Eleito senador em 1927, logo renuncia ao mandato alegando questões de foro íntimo para voltar à condição de deputado federal, até a dissolução da Câmara Federal na Revolução de 30. É preso em julho de 1932 no quartel do Batalhão de Caçadores, ao lado de 17 companheiros, por determinação de Café Filho, então chefe de polícia. No ano seguinte, 1934, foi o relator da Lei 175 que regulamentou o Artigo 177 da Constituição Federal de 1934, sancionada em janeiro de 1936 por Getúlio Vargas, acatando seu parecer para uma nova lei contra a seca.

Eloy é eleito senador outra vez para o período de 1935 a 1942, mas o Congresso é fechado pelo Golpe de Estado que dissolveu o Poder Legislativo, encerrando sua carreira legislativa. Volta ao Estado, assume a direção da Imprensa Oficial, e participa dos atos de fundação da Academia Norte-Rio-Grandense de Letras ao lado do irmão Henrique Castriciano.

Como estudioso da civilização da seca, e depois de - com o pseudônimo Jacinto Canela de Ferro - registrar a vida no sertão nas suas ‘Cartas Sertanejas’ apontadas pelo professor Francisco das Chagas Rocha como pioneiras no regionalismo literário, escreve e publica em A REPÚBLICA, e depois nas páginas da revista ‘Bando’, tendo à frente o escritor Manoel Rodrigues de Melo, o ensaio sobre ‘A Habitação no Rio Grande do Norte’, transcrito, informaria depois a própria ‘Bando’, na ‘Revista de Ciências Sociais de Washington’, volume II, número 13, em 1953.

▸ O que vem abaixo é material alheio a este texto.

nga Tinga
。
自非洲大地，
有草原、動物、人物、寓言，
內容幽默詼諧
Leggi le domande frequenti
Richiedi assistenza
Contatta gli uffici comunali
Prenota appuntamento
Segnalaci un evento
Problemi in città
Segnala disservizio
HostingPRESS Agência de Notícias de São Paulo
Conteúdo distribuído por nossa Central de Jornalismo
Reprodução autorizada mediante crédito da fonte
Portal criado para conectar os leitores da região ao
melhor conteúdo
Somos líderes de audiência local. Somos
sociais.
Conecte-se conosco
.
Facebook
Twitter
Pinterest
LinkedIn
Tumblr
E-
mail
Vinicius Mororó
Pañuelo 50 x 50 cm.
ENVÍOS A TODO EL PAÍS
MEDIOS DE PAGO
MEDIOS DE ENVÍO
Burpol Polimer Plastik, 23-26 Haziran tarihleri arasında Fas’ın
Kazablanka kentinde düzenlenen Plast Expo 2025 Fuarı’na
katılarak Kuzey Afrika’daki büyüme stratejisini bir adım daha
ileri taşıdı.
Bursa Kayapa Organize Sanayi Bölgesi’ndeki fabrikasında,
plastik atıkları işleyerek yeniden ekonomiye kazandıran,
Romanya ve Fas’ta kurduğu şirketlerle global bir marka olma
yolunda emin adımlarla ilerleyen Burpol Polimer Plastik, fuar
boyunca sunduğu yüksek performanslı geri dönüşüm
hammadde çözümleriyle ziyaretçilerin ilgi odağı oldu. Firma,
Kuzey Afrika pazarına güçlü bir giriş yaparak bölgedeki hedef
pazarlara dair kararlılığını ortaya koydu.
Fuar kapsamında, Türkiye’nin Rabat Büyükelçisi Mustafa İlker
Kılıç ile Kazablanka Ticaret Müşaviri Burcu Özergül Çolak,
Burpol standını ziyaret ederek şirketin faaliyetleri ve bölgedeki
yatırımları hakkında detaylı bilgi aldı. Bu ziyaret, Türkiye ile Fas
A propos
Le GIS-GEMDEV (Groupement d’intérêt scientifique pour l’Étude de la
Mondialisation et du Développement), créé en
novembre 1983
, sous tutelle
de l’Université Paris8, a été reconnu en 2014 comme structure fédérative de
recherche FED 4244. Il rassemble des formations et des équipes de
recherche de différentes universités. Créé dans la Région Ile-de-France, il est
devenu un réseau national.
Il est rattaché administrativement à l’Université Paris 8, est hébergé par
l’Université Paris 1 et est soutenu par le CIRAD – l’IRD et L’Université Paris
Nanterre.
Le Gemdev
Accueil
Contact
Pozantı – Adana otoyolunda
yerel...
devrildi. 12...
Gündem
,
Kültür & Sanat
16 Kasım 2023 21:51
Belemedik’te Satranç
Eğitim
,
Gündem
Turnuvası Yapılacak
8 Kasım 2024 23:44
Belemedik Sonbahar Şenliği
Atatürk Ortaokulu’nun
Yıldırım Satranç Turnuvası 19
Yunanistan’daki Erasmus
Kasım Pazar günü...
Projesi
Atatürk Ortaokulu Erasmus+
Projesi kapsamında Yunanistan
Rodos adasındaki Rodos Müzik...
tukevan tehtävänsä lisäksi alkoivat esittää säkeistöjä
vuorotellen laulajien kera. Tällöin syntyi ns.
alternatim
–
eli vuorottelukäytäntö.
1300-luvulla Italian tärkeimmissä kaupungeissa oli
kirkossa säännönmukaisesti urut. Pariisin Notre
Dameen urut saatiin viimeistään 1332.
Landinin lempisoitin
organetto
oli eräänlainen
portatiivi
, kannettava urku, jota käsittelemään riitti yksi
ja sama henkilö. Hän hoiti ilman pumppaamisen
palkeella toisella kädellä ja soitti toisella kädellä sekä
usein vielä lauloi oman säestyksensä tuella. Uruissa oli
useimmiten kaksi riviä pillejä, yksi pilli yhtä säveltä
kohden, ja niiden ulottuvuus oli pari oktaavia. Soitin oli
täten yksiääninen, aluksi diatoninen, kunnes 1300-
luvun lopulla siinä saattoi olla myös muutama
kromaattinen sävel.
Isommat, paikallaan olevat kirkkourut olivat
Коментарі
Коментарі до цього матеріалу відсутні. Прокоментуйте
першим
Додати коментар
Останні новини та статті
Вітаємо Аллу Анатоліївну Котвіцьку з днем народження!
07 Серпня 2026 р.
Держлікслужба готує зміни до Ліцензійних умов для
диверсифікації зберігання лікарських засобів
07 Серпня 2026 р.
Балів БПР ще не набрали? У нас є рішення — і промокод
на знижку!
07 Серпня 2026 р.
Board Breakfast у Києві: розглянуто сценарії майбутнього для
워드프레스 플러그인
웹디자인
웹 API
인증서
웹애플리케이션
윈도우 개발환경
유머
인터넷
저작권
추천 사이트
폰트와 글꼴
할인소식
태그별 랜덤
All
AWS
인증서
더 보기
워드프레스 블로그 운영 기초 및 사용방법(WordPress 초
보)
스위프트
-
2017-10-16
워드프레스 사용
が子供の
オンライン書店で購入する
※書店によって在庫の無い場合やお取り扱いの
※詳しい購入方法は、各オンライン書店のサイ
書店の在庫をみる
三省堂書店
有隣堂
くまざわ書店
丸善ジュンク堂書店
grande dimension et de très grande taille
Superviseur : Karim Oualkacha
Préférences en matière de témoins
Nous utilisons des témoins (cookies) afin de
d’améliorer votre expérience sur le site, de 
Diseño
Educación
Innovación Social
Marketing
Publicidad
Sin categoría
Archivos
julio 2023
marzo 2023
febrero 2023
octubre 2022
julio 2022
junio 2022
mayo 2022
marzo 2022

Eloy ainda dirige a Caixa Econômica Federal no Rio Grande do Norte e escreve um ensaio sobre ‘A Política Financeira e as Caixas Econômicas’, publicado em 1951.

Logo depois de sua morte, em 7 de outubro de 1959, recebe da Assembleia Legislativa uma grande homenagem: a criação do município de Eloy de Souza nomeando as terras da vila de Caiada de Baixo, desmembradas do município de Serra Caiada. O governador Aluízio Alves cria em 1963 a Fundação José Augusto e, na sua estrutura, a Faculdade de Jornalismo Eloy de Souza que desaparece quando da absorção e federalização pela UFRN. Em 1975, são publicadas suas ‘Memórias’, até então inéditas, e republicadas em 2008 pelo Senado Federal em coedição com a Fundação Pró-Memória de Macaíba. Com revisão, organização, cronologia e índice onomástico da jornalista Rejane Cardoso.

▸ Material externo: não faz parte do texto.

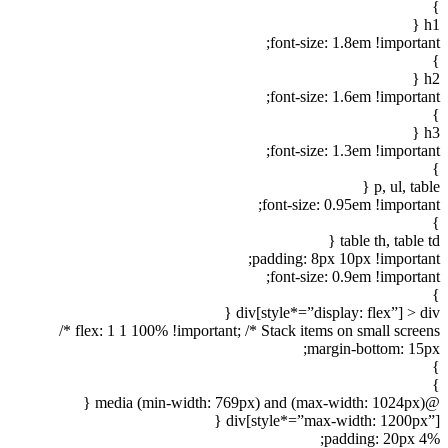
}
h1 {
font-size: 1.8em !important;
}
h2 {
font-size: 1.6em !important;
}
h3 {
font-size: 1.3em !important;
}
p, ul, table {
font-size: 0.95em !important;
}
table th, table td {
padding: 8px 10px !important;
font-size: 0.9em !important;
}
div[style*=”display: flex”] > div {
flex: 1 1 100% !important; /* Stack items on small screens */
margin-bottom: 15px;
}
}
@media (min-width: 769px) and (max-width: 1024px) {
div[style*=”max-width: 1200px”] {
padding: 20px 4%;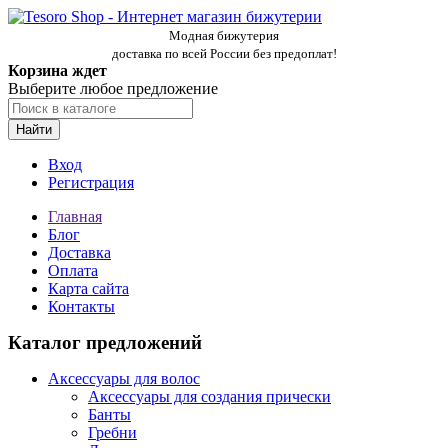
Модная бижутерия
доставка по всей России без предоплат!
Корзина ждет
Выберите любое предложение
Найти
Вход
Регистрация
Главная
Блог
Доставка
Оплата
Карта сайта
Контакты
Каталог предложений
Аксессуары для волос
Аксессуары для создания прически
Банты
Гребни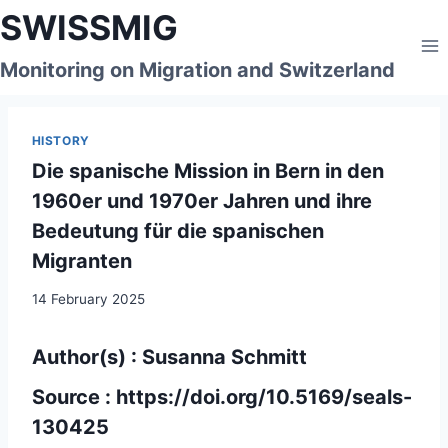
Skip
SWISSMIG
to
content
Monitoring on Migration and Switzerland
HISTORY
Die spanische Mission in Bern in den
1960er und 1970er Jahren und ihre
Bedeutung für die spanischen
Migranten
14 February 2025
Author(s) : Susanna Schmitt
Source :
https://doi.org/10.5169/seals-
130425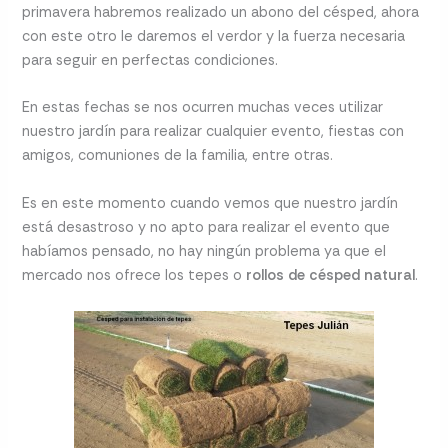
primavera habremos realizado un abono del césped, ahora
con este otro le daremos el verdor y la fuerza necesaria
para seguir en perfectas condiciones.
En estas fechas se nos ocurren muchas veces utilizar
nuestro jardín para realizar cualquier evento, fiestas con
amigos, comuniones de la familia, entre otras.
Es en este momento cuando vemos que nuestro jardín
está desastroso y no apto para realizar el evento que
habíamos pensado, no hay ningún problema ya que el
mercado nos ofrece los tepes o
rollos de césped natural
.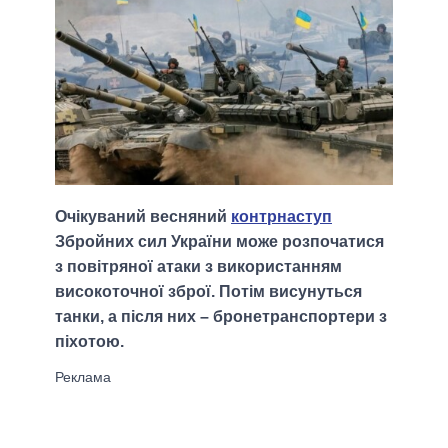
Очікуваний весняний
контрнаступ
Збройних сил України може розпочатися
з повітряної атаки з використанням
високоточної зброї. Потім висунуться
танки, а після них – бронетранспортери з
піхотою.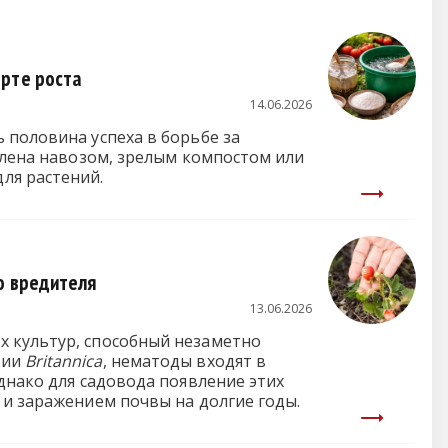
арте роста
14.06.2026
 половина успеха в борьбе за
авлена навозом, зрелым компостом или
ля растений.
о вредителя
13.06.2026
х культур, способный незаметно
дии
Britannica
, нематоды входят в
днако для садовода появление этих
 и заражением почвы на долгие годы.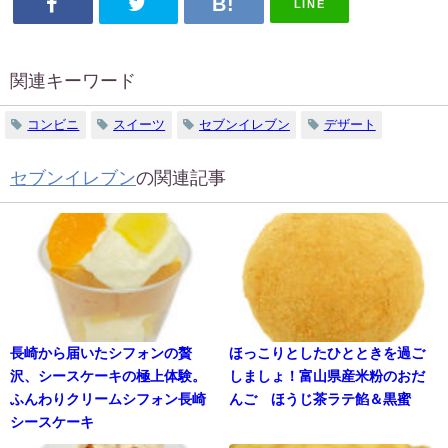
LINE
関連キーワード
コンビニ
スイーツ
セブンイレブン
デザート
セブンイレブン
の関連記事
長崎から届いたシフォンの贅
ほっこりとしたひとときを過ご
沢、シースケーキの極上体験。
しましょ！富山県産米粉のおだ
ふんわりクリームシフォン長崎
んご ほうじ茶ラテ餡＆黒蜜
シースケーキ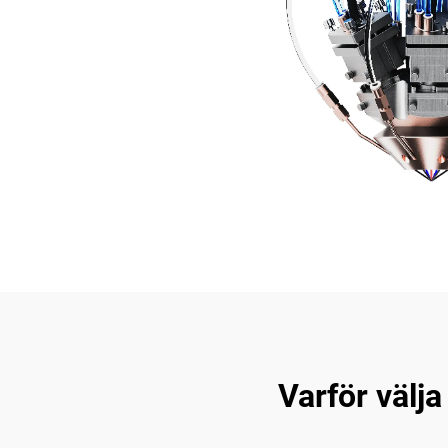
Varför välja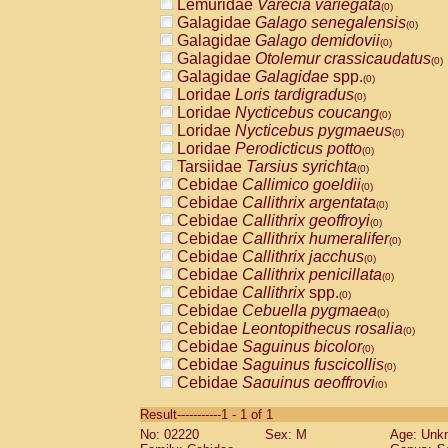
Lemuridae
Varecia variegata
(0)
Galagidae
Galago senegalensis
(0)
Galagidae
Galago demidovii
(0)
Galagidae
Otolemur crassicaudatus
(0)
Galagidae
Galagidae
spp.
(0)
Loridae
Loris tardigradus
(0)
Loridae
Nycticebus coucang
(0)
Loridae
Nycticebus pygmaeus
(0)
Loridae
Perodicticus potto
(0)
Tarsiidae
Tarsius syrichta
(0)
Cebidae
Callimico goeldii
(0)
Cebidae
Callithrix argentata
(0)
Cebidae
Callithrix geoffroyi
(0)
Cebidae
Callithrix humeralifer
(0)
Cebidae
Callithrix jacchus
(0)
Cebidae
Callithrix penicillata
(0)
Cebidae
Callithrix
spp.
(0)
Cebidae
Cebuella pygmaea
(0)
Cebidae
Leontopithecus rosalia
(0)
Cebidae
Saguinus bicolor
(0)
Cebidae
Saguinus fuscicollis
(0)
Cebidae
Saguinus geoffroyi
(0)
Cebidae
Saguinus imperator
(0)
Result-----------1 - 1 of 1
Cebidae
Saguinus labiatus
(0)
No: 02220
Sex: M
Age: Unk
Cebidae
Saguinus leucopus
(0)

Suas idéias até hoje são temas de estudos permanentes, de dissertação de mestrado e de doutorado na Universidade Federal do Rio Grande do Norte.

Eloy de Souza foi um homem à frente do seu tempo. Defendeu a flora e a fauna sertanejas muito antes da ciência ambiental. Os morros e dunas de Natal, a irrigação, açudagem, barragens, costumes e tradições, sempre com os olhos para o futuro. Por isso suas idéias não envelhecem. Mas, ao longo de toda sua vida, teve sempre o mesmo líder, Pedro Velho. É tanto que na saudação ao seu patrono na posse como imortal da Academia Norte-Rio-Grandense de Letras, encerrou com a mesma frase que dissera diante do seu corpo sem vida, e, anos depois, na inauguração do seu mausoléu, no Cemitério do Alecrim, e do monumento no square da Junqueira Aires, onde hoje é a Praça das Mães, depois removido para a praça que hoje tem seu nome:

­— Descansa em paz Lidador!

Natal, outubro de 2015, nos 142 anos de Eloy Castriciano de Souza.